Terpenes will also be found in a full-spectrum profile, and terpenes are responsible for the way cannabis smells and tastes. The most popular terpenes include:

  • Linalool
  • Limonene
  • B-caryophyllene
  • Myrcene

Terpenes are thought to have some pretty powerful benefits of their own, like anti-inflammatory and antiseptic properties. You won’t find any additional cannabinoids or terpenes, and there are many experts who think CBD isolate should be removed completely. We believe some cannabinoids are better than none, but we also support the idea behind the entourage effect. What could be better than the whole plant?

The entourage effect

Let’s talk a little more about the entourage effect. When you consume cannabinoids together, your body will better utilize them. The cannabinoids interact in such a way that creates balance in your body. Most of the entourage effect research we have available is exploring the use of THC and CBD specifically.

Dr. Ethan Russo is one of the biggest supporters of the entourage effect, and he even wrote an insightful review making a case for the phenomenon. This review highlighted different pieces of evidence to support the entourage effect (sometimes called cannabis synergy), and mentioned how CBD and CBG were shown to be effective against fighting MRSA, a bacterial skin infection. Mixing your CBD and THC might give you more powerful results than you could have thought possible, though we don’t have conclusive evidence.

CBD can negate some of THC’s effects

Have you ever had too much THC? If you have, you know it isn’t an enjoyable experience. Your heart might race, you’ll probably feel anxious and paranoid. An unexpected benefit of the entourage effect is CBD’s ability to cancel THC. If you have too much THC, take some CBD and wait a few minutes. You should start to feel the high come down! This is a great trick for new consumers, and even seasoned consumers who have had a little too much. This is the entourage effect at work, too, just in a different way!
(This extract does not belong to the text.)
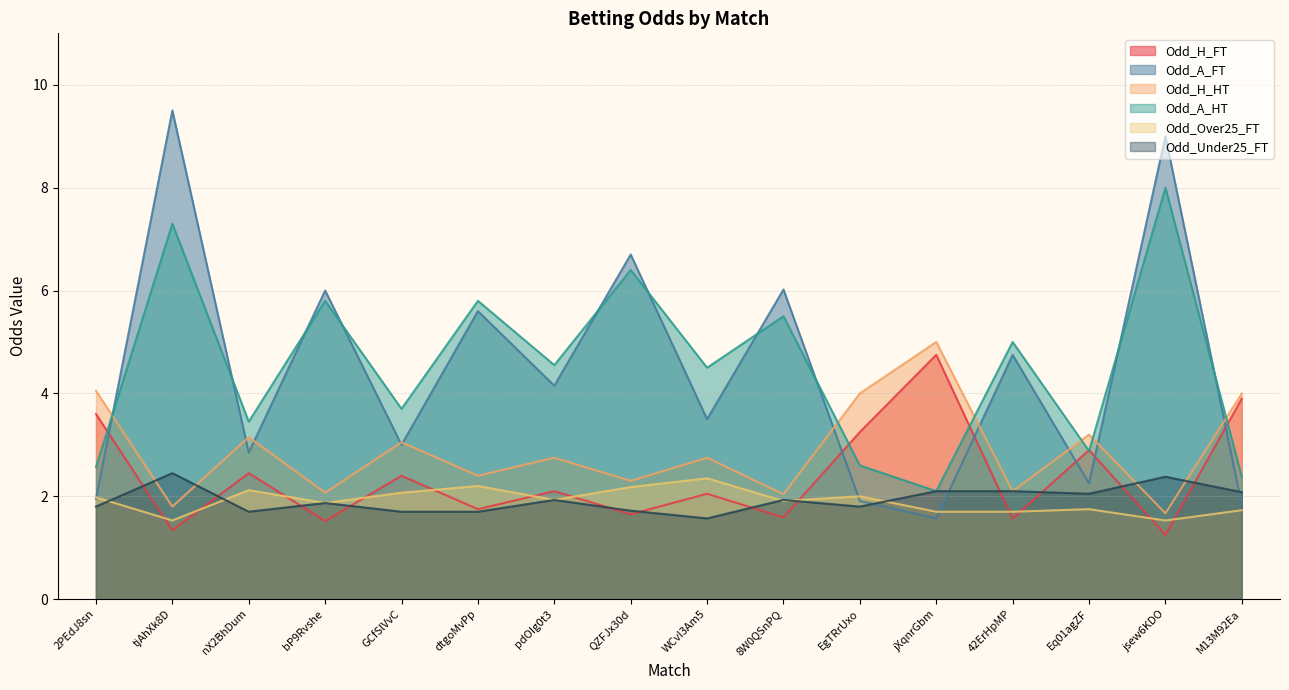

What is the sum of the Odd_Under25_FT values at dtgoMvPp and nX2BhDum?

3.4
Save time, track your consumption

This is why tracking your consumption is important. The Farmer’s Wife is launching a patient journal that allows medical marijuana consumers to keep track of how much medicine they’re currently taking. You can write about your emotional and physical state, as well as exactly which product you consumed and how much. This way, you always have a written reference as to how much you need. Dosing your medicine can be challenging, especially if you notice it frequently fluctuates. Keeping track of how you feel can be a great way to identify some potential triggers, and do what you can to reduce them. For example, you might not respond to a certain product each and every time, but the same product with a little bit higher THC content is your go-to. We can’t possibly be expected to remember how we feel at every turn, which is where journaling comes in handy.